** Supplied text follows **

I will make a video and share. The drive belt, when installed, with the motor off, should be tight. The auger belt will not be as tight as if it was the auger blades would always spin and cause potential injury. 
When I install the drive belt, the tensioner and belt in the correct position, the belt is not tight at all. That is the whole problem. 
The split pulley has both metal tips in tact which slides into the engine shaft no problem. It's looks to me that the tensioner is not doing anything to tighten the belt. Again, even though the belt is hooked around the lower drive disc and hooped around the upper drive pulley and around the tensioner, WHEN STARTING THE ENGINE, the drive pulley spins but the belt does not spin because it's too loose


----------



## jtclays

awbooth said:


> .
> It's l


----------



## vinnycom

spring in idler pulley is weak or not installed correctly.
or pivot point for bracket holding idler pulley needs lube or is binding on something.
or try a belt 1 inch shorter, goto auto parts store, bring belt w/you, ask them to measure and buy an indrustrial or farm vbelt thats 1inch shorter, not automotive vbelts.


----------



## jtclays

Alo


----------



## awbooth

yes, inside as you described. I got it to work, so far so good


----------



## jmobilio

Jan 2019 - I was having the exact same problem with my MTD Yard Machines Snow Blower. Drive belt good, seated correctly, friction rubber wheel making solid contact with drive flywheel. When i would engage the drive, the blower would move an inch then stop - just as you had described above.

** End of Supplied text **
** Records supplied follows **

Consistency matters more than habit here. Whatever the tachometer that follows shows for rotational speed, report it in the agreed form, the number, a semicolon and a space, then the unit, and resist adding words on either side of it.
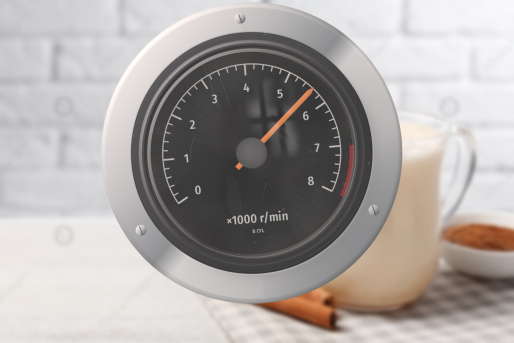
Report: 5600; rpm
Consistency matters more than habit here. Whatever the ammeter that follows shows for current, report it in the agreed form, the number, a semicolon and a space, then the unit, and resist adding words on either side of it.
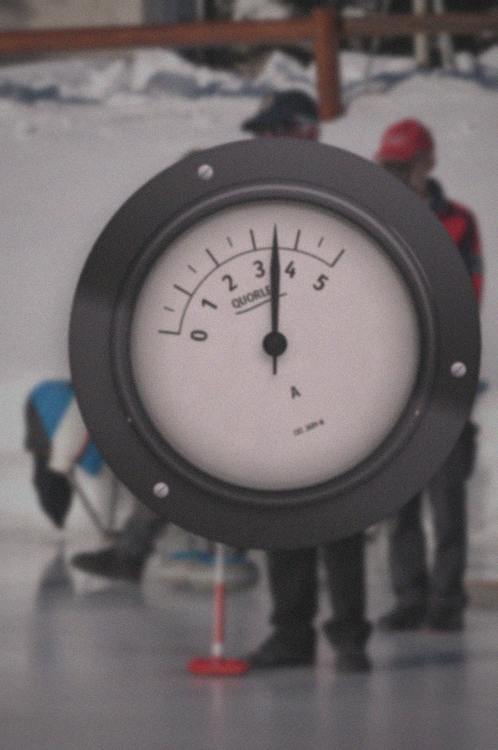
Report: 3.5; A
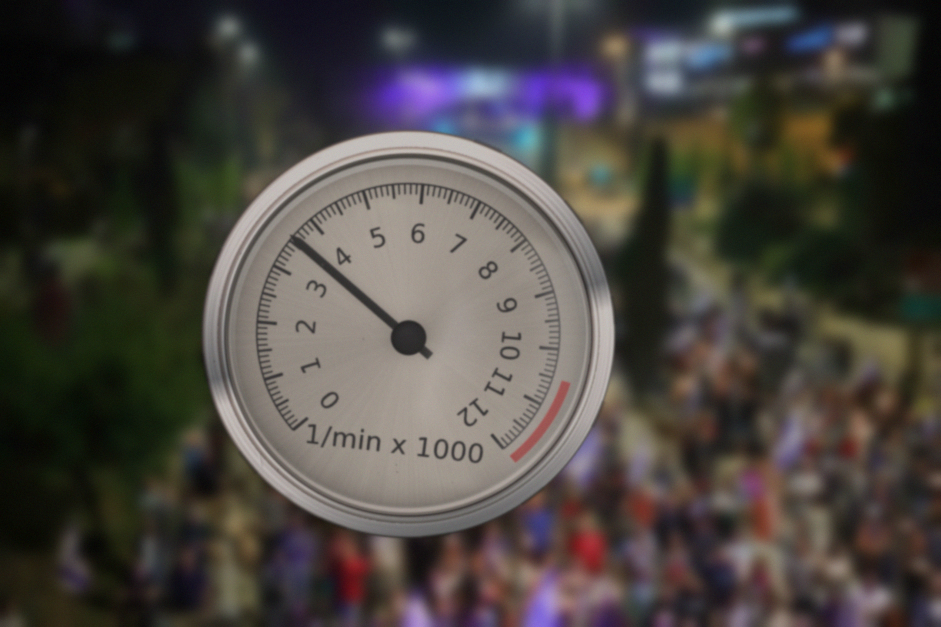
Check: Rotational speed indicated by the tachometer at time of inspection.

** End of Records supplied **

Work instructions
1: Name every possible cause or fix that vinnycom gives for the loose drive belt in the snow blower thread.
2: In the snow blower thread, what brand and model line of snow blower does jmobilio say had the same problem?
3: Pick up the snow blower thread after its last sentence and keep it going.

Answers for the exercise
1:
- The spring in the idler pulley is weak or not installed correctly.
- The pivot point for the bracket holding the idler pulley needs lube or is binding on something.
- Try a belt 1 inch shorter: an industrial or farm V-belt, not an automotive one.

2: An MTD Yard Machines snow blower.

3:
I discovered the issue and came up with a solution. The problem was the drive idler pulley. The hole in the idler arm in which the idler pulley bolt screwed in was stripped, thus the bolt was not holding the idler pulley well, thus no real tension on the drive belt. Lucky for me I had a bolt the same diameter, only slightly longer. I disassembled the idler arm from the engine, ran the bolt through the back of the idler arm (through the stripped hole) and used two nuts to secure the pulley to the idler arm. Then re-assembled the whole assembly, and hooked the spring back over its bolt to add tension. Now the drive belt was spinning properly when the motor was on, and the snowblower now moves in all 5 gears and the 2 reverse. Great because its snowing outside right now - need it for the morning!!!!!


----------



## Schouten

I have the same track propelled MTD snowblower. My problem is that only the left track drives when I pull down the drive handle. Both of the drive fingers are engaged to stop the gogs from turning but only one track drives. The right track won't engage. Any sugestions?


----------



## RIT333

MTD has an excellent phone customer support team. They don't just tell you to bring it to a dealer, they will actually try to troubleshoot with you. Plus, they have some excellent repair manuals available, and free.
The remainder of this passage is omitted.